The hearth maiden heated the knives as the cleaver climbed a small set of steps to lean over Flor's backside. The hearth maiden passed a hexagonal knife to the cleaver. The cleaver took this knife and at the base of her spine, where a goddess mark had first appeared as a solitary dot, she pierced. Flor did not scream. She sucked in her breath as the knife moved above the spine. The cleaver gave it back to the hearth maiden to be reheated. The hearth maiden heated it again and passed it back to the cleaver. She pierced the next mark up on Flor’s back. They did this over and over, with each successive piercing being more painful than the last. Flor held in her vomit. The voice tried a few encouraging words, but all Flor had for it was hatred.

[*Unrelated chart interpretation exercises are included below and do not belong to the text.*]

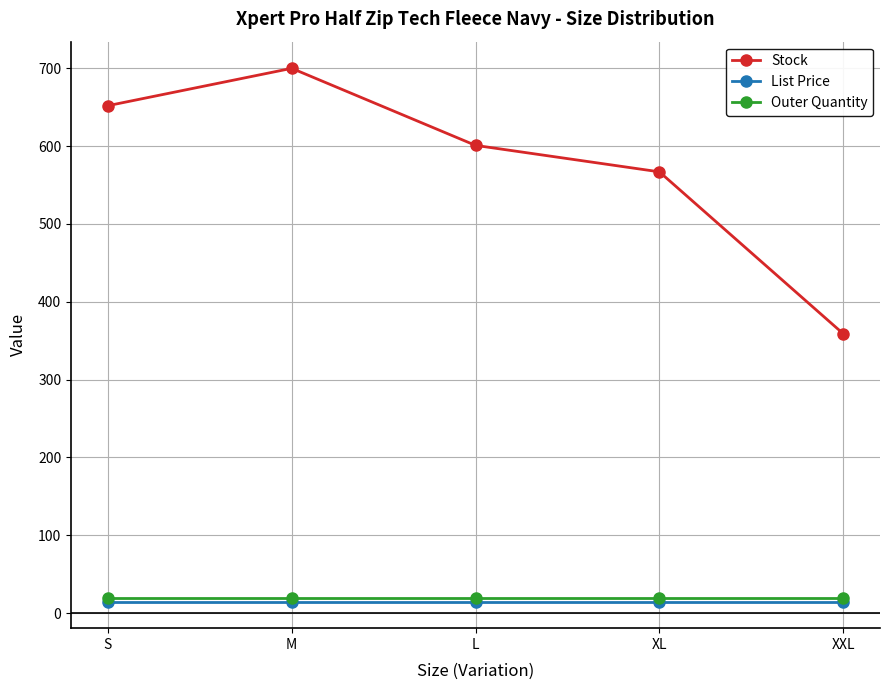

What is the label of the 3rd point from the left?

L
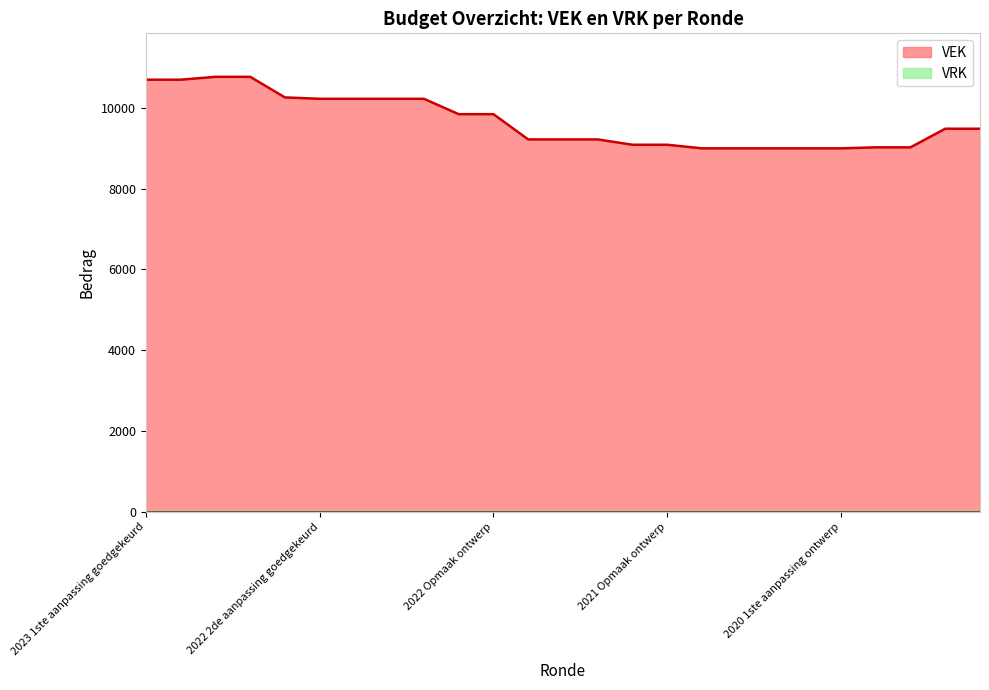

Reading left to right, extract all data points from this chart.

2023 1ste aanpassing goedgekeurd=10700	2023 1ste aanpassing ontwerp=10700	2023 Opmaak goedgekeurd=10771	2023 Opmaak ontwerp=10771	2022 uitvoering=10261	2022 2de aanpassing goedgekeurd=10227	2022 2de aanpassing ontwerp=10227	2022 1ste aanpassing goedgekeurd=10227	2022 1ste aanpassing ontwerp=10227	2022 Opmaak goedgekeurd=9846	2022 Opmaak ontwerp=9846	2021 uitvoering=9221	2021 1ste aanpassing goedgekeurd=9221	2021 1ste aanpassing ontwerp=9221	2021 Opmaak goedgekeurd=9089	2021 Opmaak ontwerp=9089	2020 uitvoering=9000	2020 2de aanpassing goedgekeurd=9000	2020 2de aanpassing ontwerp=9000	2020 1ste aanpassing goedgekeurd=9000	2020 1ste aanpassing ontwerp=9000	2020 Opmaak goedgekeurd=9025	2020 Opmaak ontwerp=9025	2019 1ste aanpassing goedgekeurd=9486	2019 1ste aanpassing ontwerp=9486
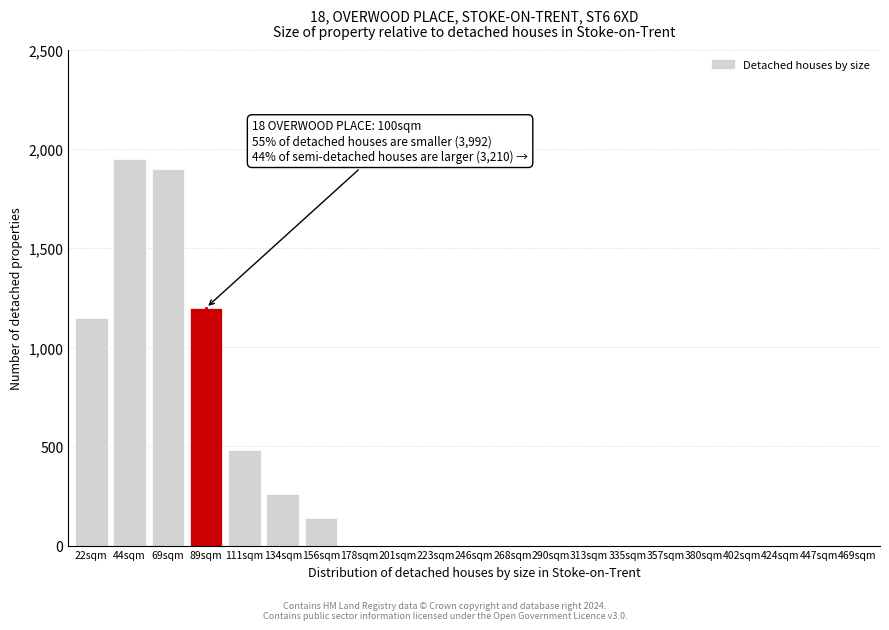

Reading left to right, transcribe all the data shown in this chart.

22sqm=1150	44sqm=1950	69sqm=1900	89sqm=1200	111sqm=480	134sqm=260	156sqm=140	178sqm=0	201sqm=0	223sqm=0	246sqm=0	268sqm=0	290sqm=0	313sqm=0	335sqm=0	357sqm=0	380sqm=0	402sqm=0	424sqm=0	447sqm=0	469sqm=0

When each mark had been done, the hearth maiden took a hooked knife and placed it in the fire. It glowed bright red when handed to the cleaver. She inserted the tip of it at Flor's belly button and pressing the molten tip to it worked backward, sliced the skin, down to between the labia and up through the buttocks. Flor screamed. The pointers had waited for this and tightened the rope. They were trained to see this pain and to pursue their duty. Flor's agony rippled through the shack. She held nothing but pain and anger.
The final knife was a small, angled thing. Again, the cleaver initiated the cuts at the base of her back and moved on from there up the spine. By this point, Flor could say nothing, she only cried to herself as tears disappeared in the flames below. Working from her stomach, the cleaver took the knife and slowly brought it upward, splitting the skin between her breasts and neck. She ended at her chin.